### WORK REQUEST
In the entries that follow, find the word "Sophrologie" and report each line it is on.

(Records excerpted from a collection)

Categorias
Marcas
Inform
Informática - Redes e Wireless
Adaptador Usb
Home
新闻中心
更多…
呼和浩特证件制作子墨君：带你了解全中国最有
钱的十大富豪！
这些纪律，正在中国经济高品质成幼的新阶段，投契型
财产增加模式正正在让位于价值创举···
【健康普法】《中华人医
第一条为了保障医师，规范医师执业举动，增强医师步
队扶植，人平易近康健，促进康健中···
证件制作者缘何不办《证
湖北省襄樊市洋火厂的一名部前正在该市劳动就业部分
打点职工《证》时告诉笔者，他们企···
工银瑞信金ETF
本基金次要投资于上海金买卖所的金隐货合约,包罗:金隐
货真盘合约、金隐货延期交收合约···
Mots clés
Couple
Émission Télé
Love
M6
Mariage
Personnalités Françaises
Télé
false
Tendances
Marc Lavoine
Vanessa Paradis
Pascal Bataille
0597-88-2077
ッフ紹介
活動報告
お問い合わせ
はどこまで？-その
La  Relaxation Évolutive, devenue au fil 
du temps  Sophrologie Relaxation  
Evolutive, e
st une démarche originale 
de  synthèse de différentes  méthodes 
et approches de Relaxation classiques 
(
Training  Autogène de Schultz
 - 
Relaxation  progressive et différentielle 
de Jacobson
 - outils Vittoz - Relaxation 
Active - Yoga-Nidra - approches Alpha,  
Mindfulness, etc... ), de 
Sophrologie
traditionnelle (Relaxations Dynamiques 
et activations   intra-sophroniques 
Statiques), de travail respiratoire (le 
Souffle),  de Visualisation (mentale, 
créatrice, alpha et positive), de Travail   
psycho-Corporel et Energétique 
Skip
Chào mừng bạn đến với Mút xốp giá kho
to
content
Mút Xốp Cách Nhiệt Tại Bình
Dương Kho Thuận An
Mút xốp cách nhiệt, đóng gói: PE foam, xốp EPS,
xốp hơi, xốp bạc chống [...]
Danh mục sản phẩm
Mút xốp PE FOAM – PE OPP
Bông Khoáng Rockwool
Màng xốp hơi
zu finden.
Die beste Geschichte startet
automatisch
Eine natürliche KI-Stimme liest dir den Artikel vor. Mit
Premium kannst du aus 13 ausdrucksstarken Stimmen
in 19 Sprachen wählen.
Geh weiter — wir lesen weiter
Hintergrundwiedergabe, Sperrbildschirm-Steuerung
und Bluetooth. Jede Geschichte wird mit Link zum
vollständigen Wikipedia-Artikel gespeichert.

### ANSWER TO THE PROBLEM
du temps  Sophrologie Relaxation  
Sophrologie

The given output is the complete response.